Written task -> Count how many lines in the rows below contain the string "name". Case counts, and the reply should give only the number.

Data extract ->
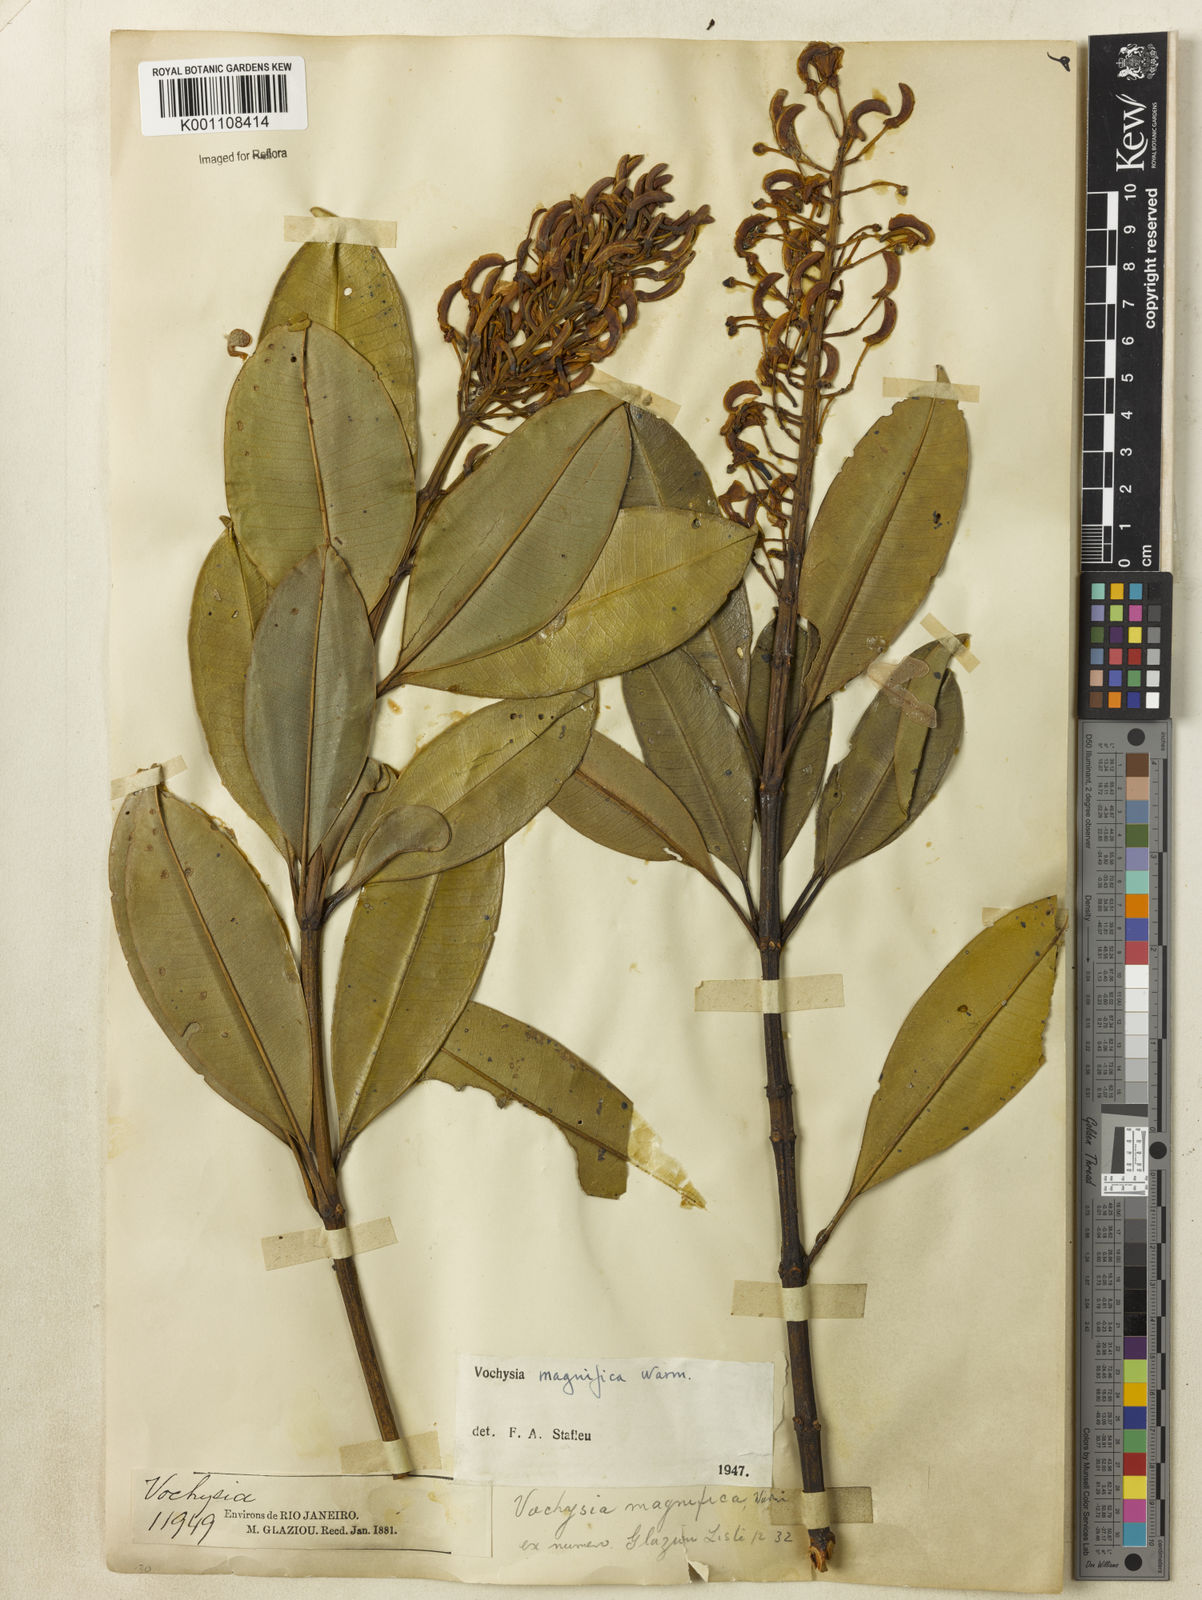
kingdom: Plantae
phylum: Tracheophyta
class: Magnoliopsida
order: Myrtales
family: Vochysiaceae
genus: Vochysia
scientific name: Vochysia magnifica
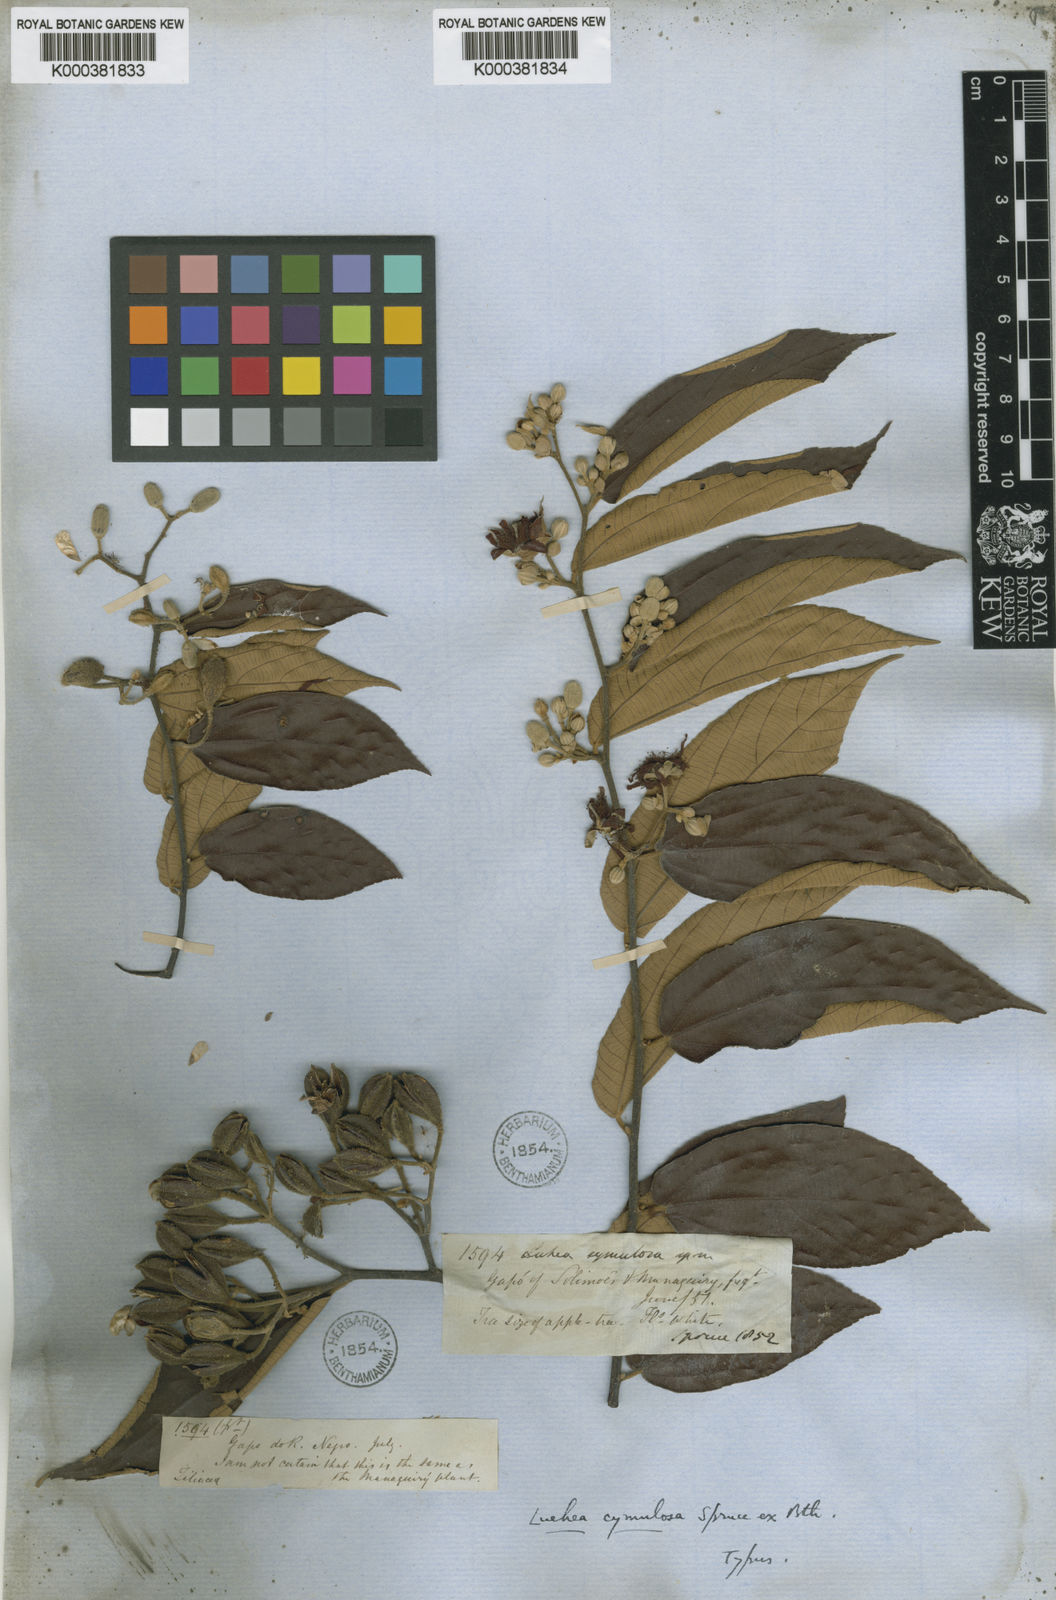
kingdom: Plantae
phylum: Tracheophyta
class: Magnoliopsida
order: Malvales
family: Malvaceae
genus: Luehea
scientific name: Luehea cymulosa
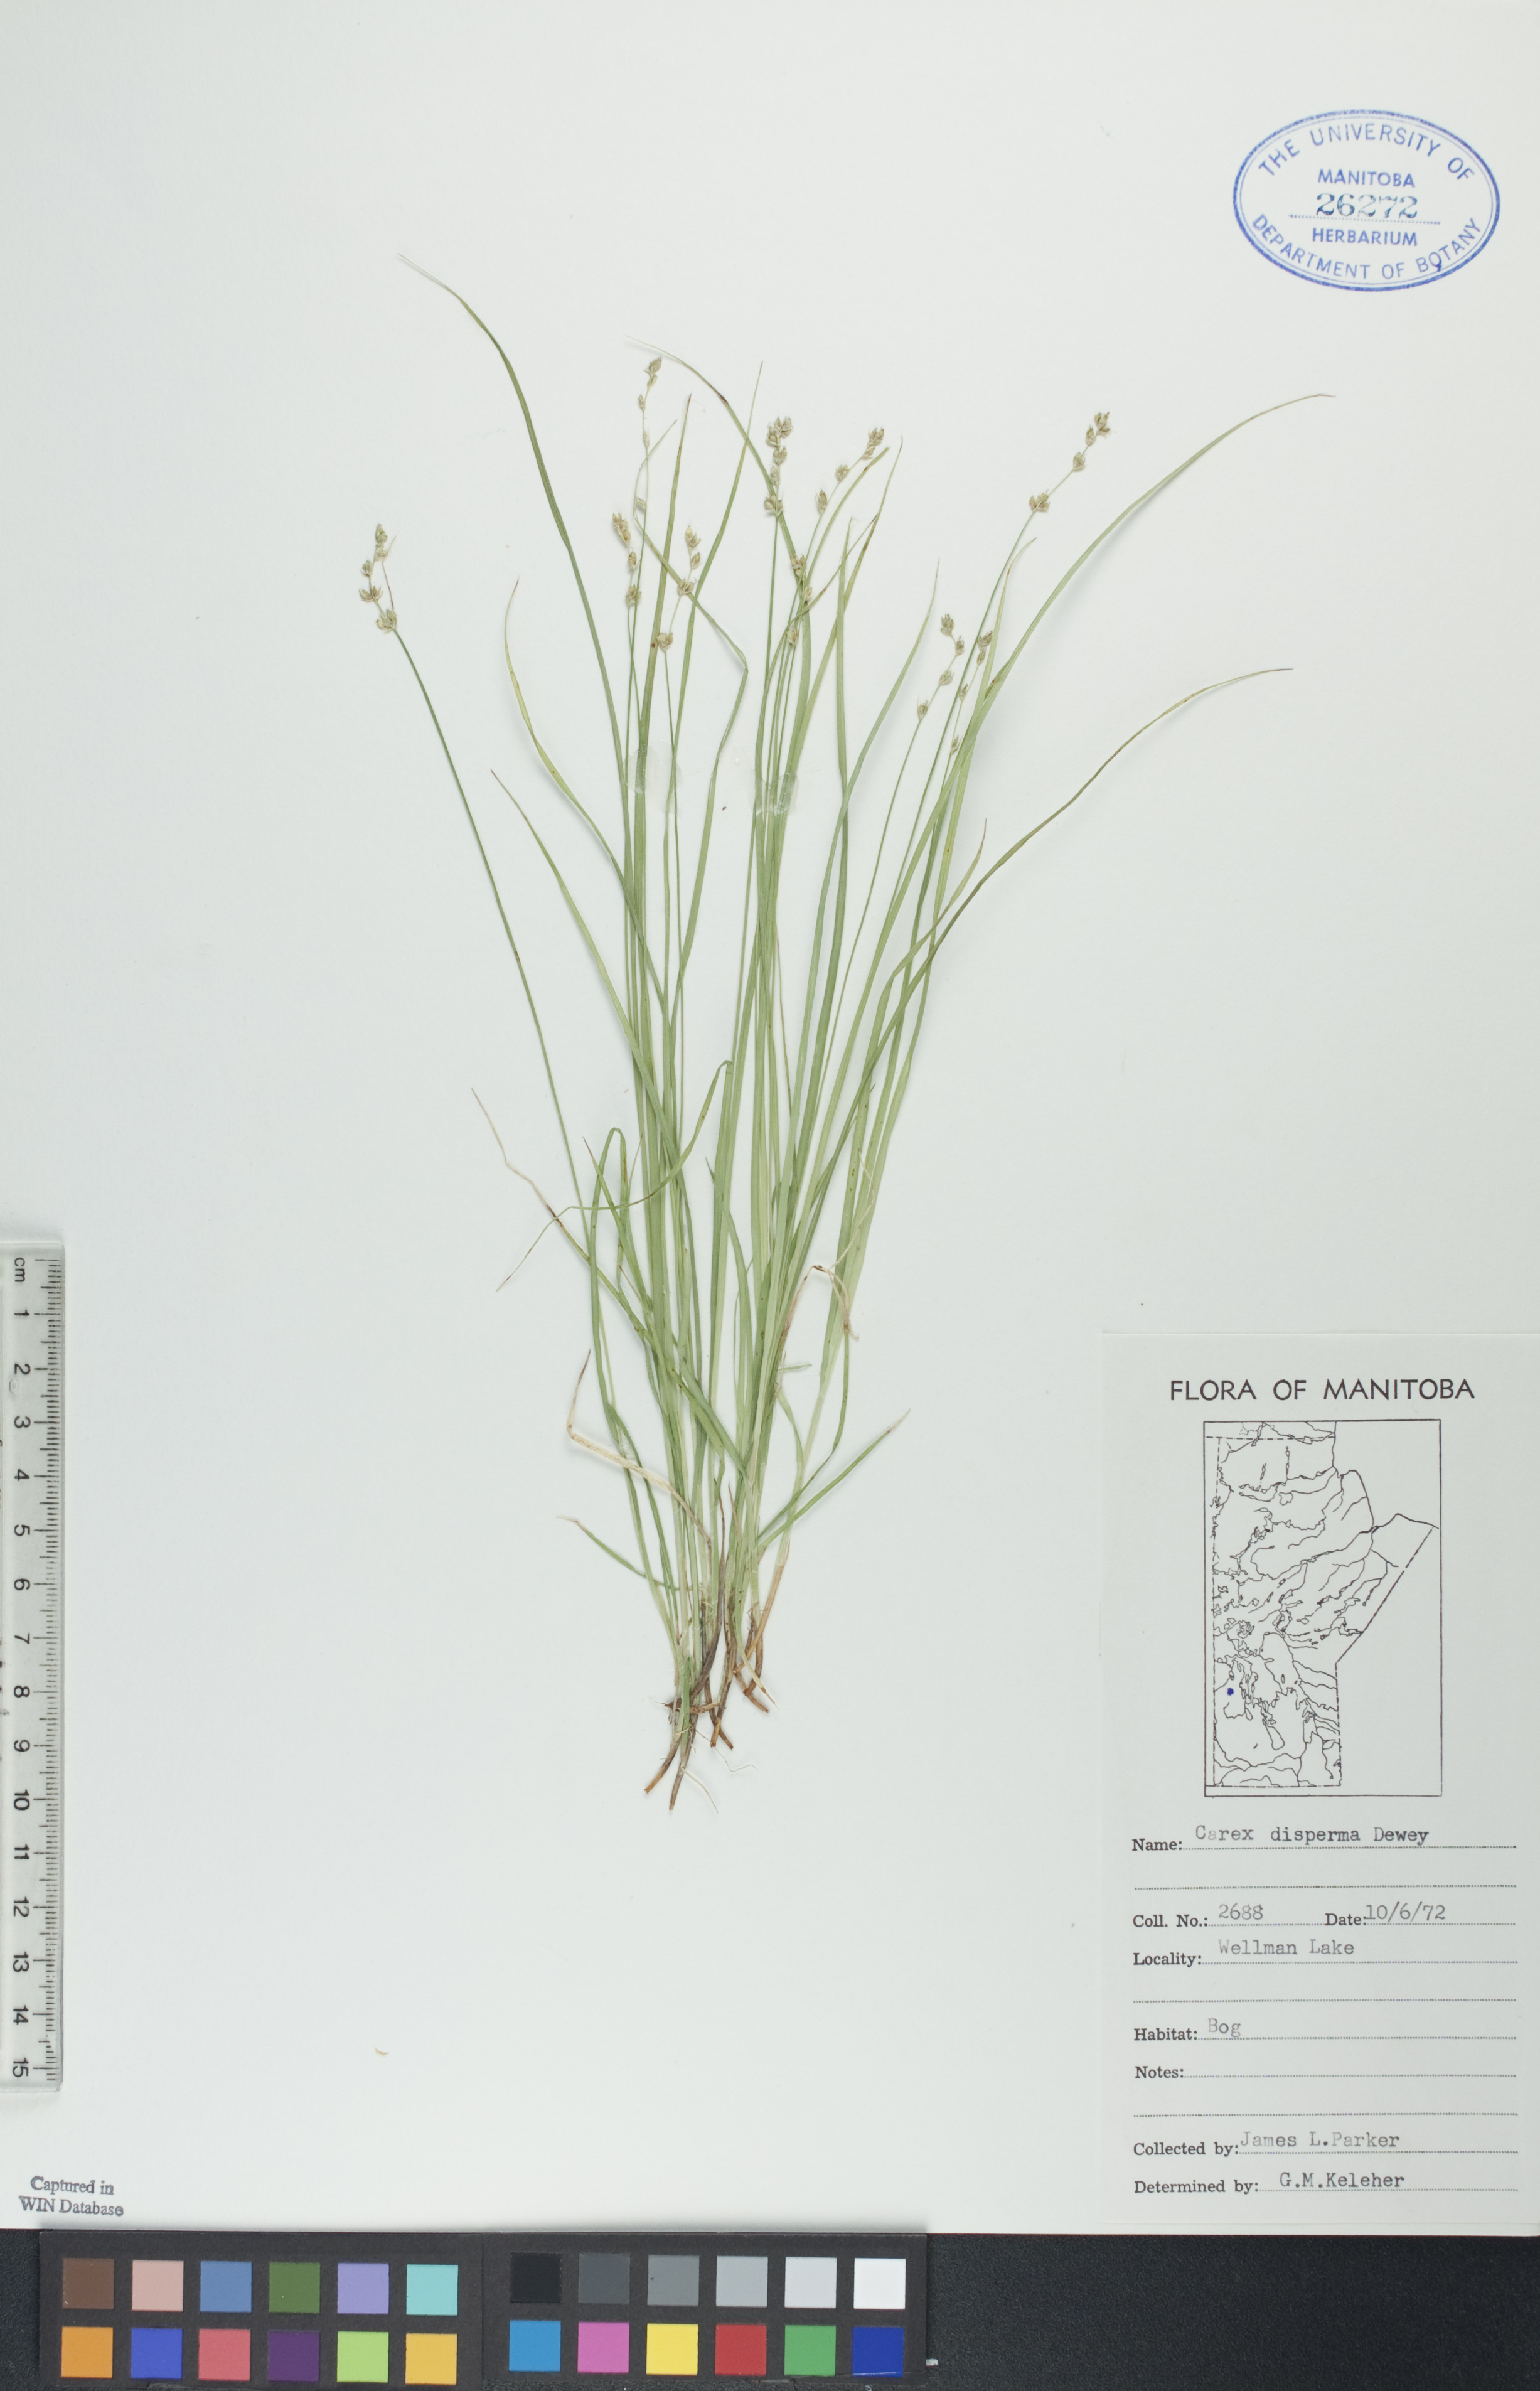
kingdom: Plantae
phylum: Tracheophyta
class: Liliopsida
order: Poales
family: Cyperaceae
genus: Carex
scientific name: Carex disperma
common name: Short-leaved sedge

Task output -> 4